Adapted from Tomlinson & Imbeau (2010) and Wormeli (2006).
Grading Student’s Assessments
Pre Assessments and formative assessments
The primary purpose of preassessments and formative assessments (A system of providing continual feedback about preconceptions and performances to both learners and instructors; an ongoing evaluation of student learning.) is to guide instruction. Preassessments and homework should never be graded. Formative assessments should rarely be graded, and only when students are informed ahead of time. The reason for this is that, if teachers grade these types of assessments early in the grading cycle, some students’ grade averages will be lowered because they are unable to perform well on a task that they have just been introduced to. Instead, summative assessments (An evaluation administered to measure student learning outcomes, typically at the end of a unit or chapter. Often used to evaluate whether a student has mastered the content or skill.) should be graded to determine whether students have mastered the content.
Grades should be an accurate reflection of student achievement. Teachers should not adjust a student’s grades either higher or lower based on other factors such as effort, bonus points, and behavior. Similarly, teachers should not grade on curve.
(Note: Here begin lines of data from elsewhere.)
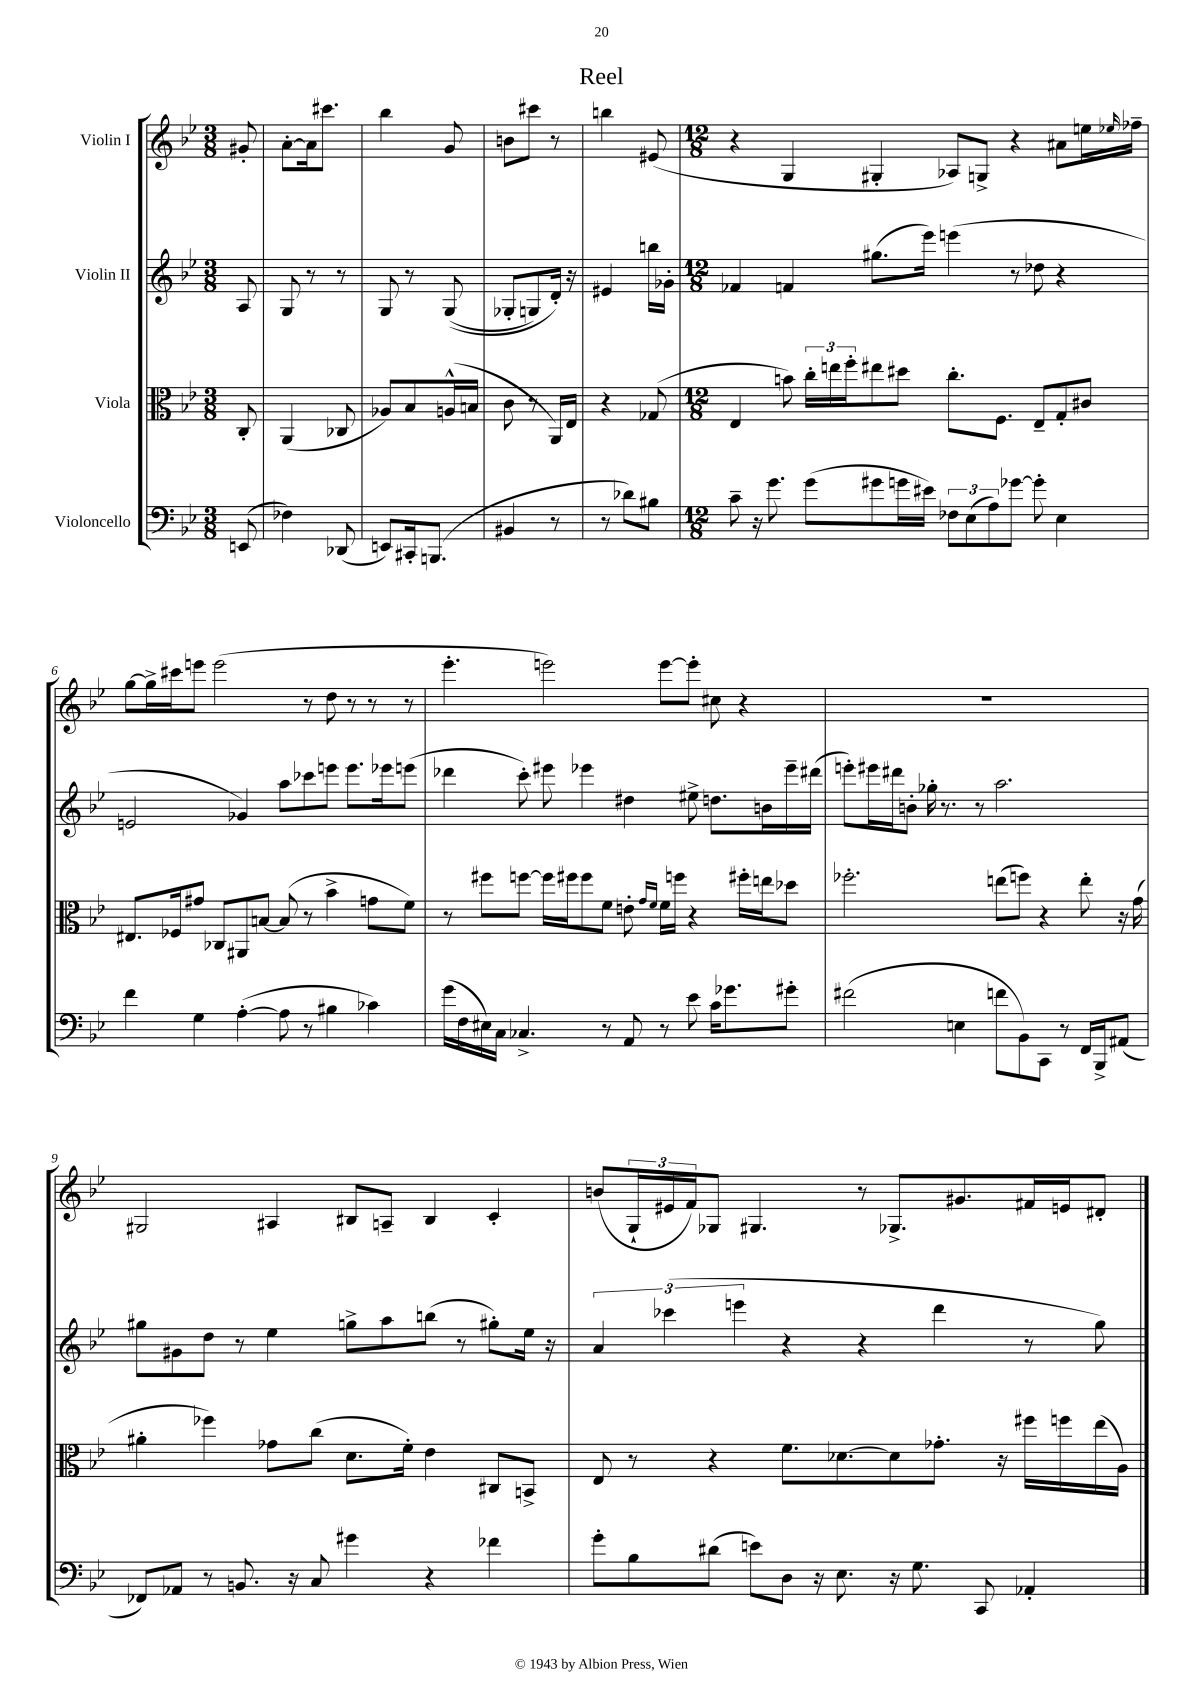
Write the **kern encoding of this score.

**kern	**kern	**kern	**kern
*part4	*part3	*part2	*part1
*staff4	*staff3	*staff2	*staff1
*I"Violoncello	*I"Viola	*I"Violin II	*I"Violin I
*clefF4	*clefC3	*clefG2	*clefG2
*k[b-e-]	*k[b-e-]	*k[b-e-]	*k[b-e-]
*M3/8	*M3/8	*M3/8	*M3/8
=	=	=	=
(8EEn/	8C'/	8A/	8g#X'/
=1	=1	=1	=1
4F-X\)	(4AA/	8G/	[8a'\L
.	.	8r	16a\k]
.	.	.	8.ccc#X\J
(8DD-X/	8C-X/	8r	.
=2	=2	=2	=2
8EEn/L)	8A-X/L)	8G/	4bb-\
16CC#X'/k	8B-/	8r	.
(8.BBBn/J	.	.	.
.	(16An^^/L	((8G/	8g/
.	16Bn/JJ	.	.
=3	=3	=3	=3
4BB#X/	8c\	8G-X'/L	8bn\L
.	8r	8Gn/)	8ccc#X\J
8r	16AA/LL)	16d'/Jk)	8r
.	16E-/JJ	16r	.
=4	=4	=4	=4
8r	4r	4e#X/	4bbn\
8d-X\L)	.	.	.
8B#X\J	(8G-X/	16bbn\LL	(8e#X/
.	.	16g-X'\JJ	.
=5	=5	=5	=5
*M12/8	*M12/8	*M12/8	*M12/8
8c~\	4E-/	4f-X/	4r
16r	.	.	.
8.g\	.	.	.
.	8bn\)	4fn/	4G/
(8g\L	24cc'\LL	.	.
.	24een\	.	.
.	24ff'\J	.	.
8g#X\	8ee#X\	(8.gg#X\L	4G#X'/
16gn\L	8dd#X\J	.	.
16e#X\JJ)	.	16eee-\Jk)	.
12F-X\L	8.cc'\L	(4eeen\	8A-X/L)
(12E-\	.	.	.
.	.	.	8Gn^/J
12A\)	.	.	.
.	8.F\J	.	.
[8g-X\J	.	8r	4r
8g-'\]	8E-~/L	8dd-X\	.
4E-\	8G'/	4r	8a#X\L
.	8c#X/J	.	16een\L
.	.	.	16qqee-X/
.	.	.	16ff-X~\JJ
!!LO:LB:g=z
=6	=6	=6	=6
4f\	8.E#X/L	2en/	[8gg\L
.	.	.	16gg^\L]
.	16F-X/k	.	16ccc#X\J
4G\	8g#X/J	.	8eeen\J
.	8C-X/L	.	(2eee\
([4A'\	8AA#X/	4g-X/)	.
.	[8Bn/J	.	.
8A\]	(8B/]	8aa\L	.
8r	8r	8ccc-X\	8r
4B#X\	4b-^\	8eeen\J	8dd\
.	.	8.eee\L	8r
4c-X\)	8gn\L	.	8r
.	.	16eee-X\k	.
.	8f\J)	(8eeen\J	8r
=7	=7	=7	=7
(16g\LL	8r	4ddd-X\	4.eee-'\
16F\	.	.	.
16E#X\)	8ff#X\L	.	.
16C\JJ	.	.	.
4.C-X^/	[8ffn\J	8ccc'\)	.
.	16ff\LL]	8eee#X\	2eeen\)
.	16ff#X\J	.	.
.	8ff#\	4eee-X\	.
8r	8f\J	.	.
8AA/	8en'\	4dd#X\	.
.	16qqg/LL	.	.
.	16qqf/JJ	.	.
8r	16f\LL	.	[8eee\L
.	16ffn\JJ	.	.
8e-\	4r	8ee#X^\	8eee'\J]
16c\KL	.	8.ddn\L	8cc#X\
8.g-X\	.	.	.
.	16ff#X'\LL	.	4r
.	16een\J	16bn\L	.
8g#X'\J	8dd-X\J	16eee-~\	.
.	.	(16ddd#X\JJ	.
=8	=8	=8	=8
(2f#X\	2.ff-X'\	8eeen'\L)	1.r
.	.	16eee#X\L	.
.	.	16ddd#X\J	.
.	.	8bn'\J	.
.	.	16gg-X'\	.
.	.	8.r	.
4En\	.	.	.
.	.	8r	.
8fn\L	(8een\L	2.aa\	.
8BB-\)	8ffn\J)	.	.
8CC\J	4r	.	.
8r	.	.	.
16FF/LL	8ee'\	.	.
16BBB-^/J	.	.	.
(8AA#X/J	16r	.	.
.	(16g\	.	.
!!LO:LB:g=z
=9	=9	=9	=9
8FF-X/L)	4a#X'\	8gg#X\L	2G#X/
8AA-X/J	.	8g#X\	.
8r	4ff-X\)	8dd\J	.
8.BBn/	.	8r	.
.	8g-X\L	4ee-\	4A#X/
16r	.	.	.
8C/	(8cc\J	.	.
4g#X\	8.d\L	8ggn^\L	8B#X/L
.	.	8aa\	8An~/J
.	16f'\Jk)	.	.
4r	4e-\	(8bbn\J	4B#/
.	.	8r	.
4f-X\	8C#X/L	8gg#X'\L)	4c'/
.	8BBn^/J	16ee-\Jk	.
.	.	16r	.
=10	=10	=10	=10
8g'\L	8E-/	6a/	(8bn/L
8B-\	8r	.	24G`/L
.	.	(6ccc-X\	24e#X/
.	.	.	24f/J)
(8d#X\J	4r	.	8G-X/J
.	.	6eeen\	.
8en\L)	.	.	4.G#X/
8D\J	8.f\L	4r	.
16r	.	.	.
8.E-\	[8.d-X\	.	.
.	.	4r	8r
16r	8d-\]	.	8.G-X^/L
8.G\	.	.	.
.	8.g-X'\J	4ddd\	.
.	.	.	8.g#X/
8CC/	.	.	.
.	16r	.	.
4AA-X'/	16ff#X\LL	8r	16f#X/L
.	16ffn\	.	16en/J
.	(16ee-\	8gg\)	8d#X'/J
.	16A\JJ)	.	.
==	==	==	==
*-	*-	*-	*-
Multiple attempts at mastery
Because students learn at different rates, some might not perform well on the summative assessment. However, this does not mean that students cannot master the content or skill; they might just need more time. Teachers should give students another chance to demonstrate mastery without being penalized (e.g., deducting points for a second attempt). Teachers should give students full credit if they master the content on subsequent attempts.
Because students learn in different ways, some require more supports to successfully learn content or a skill and to demonstrate their knowledge. If teachers provide supports (e.g., graphic organizers) to help students master the material, they should also provide these same supports when students are being assessed (without adjusting the grade).
Extra credit or bonus points
Assignments or tests evaluate students’ mastery of specific content or skills. Although typically not recommended in a differentiated classroom, if a teacher awards extra credit or bonus points, they should only be awarded if the extra credit assignment or bonus activity assesses this same content. If extra credit assignment or bonus point items are unrelated, students’ grades will be inflated and not an accurate reflection of mastery.
When cooperative learning (Instructional arrangement in which heterogeneous (mixed-ability) groups are employed as a method of maximizing the learning of everyone in those groups; also helps students to develop social skills and has been demonstrated to yield especially favorable results for students in at-risk groups, such as those with learning disabilities.) activities are used to teach students about a topic, the teacher should not grade this activity. Teachers should avoid assigning a single grade to all of the students who work together on a group project because such grades will not reflect an individual student’s mastery of the topic at hand.
Traditionally, teachers record a zero for students who do not turn in an assignment. Even for students who generally receive good grades, a single zero can significantly lower their overall average. This is also true for students who receive a very low grade on a test or assignment (e.g., 20%). Some teachers who differentiate instruction record a grade that will indicate that the students are not proficient in a given topic (e.g., 50% or 60%) without skewing the student’s overall grade average.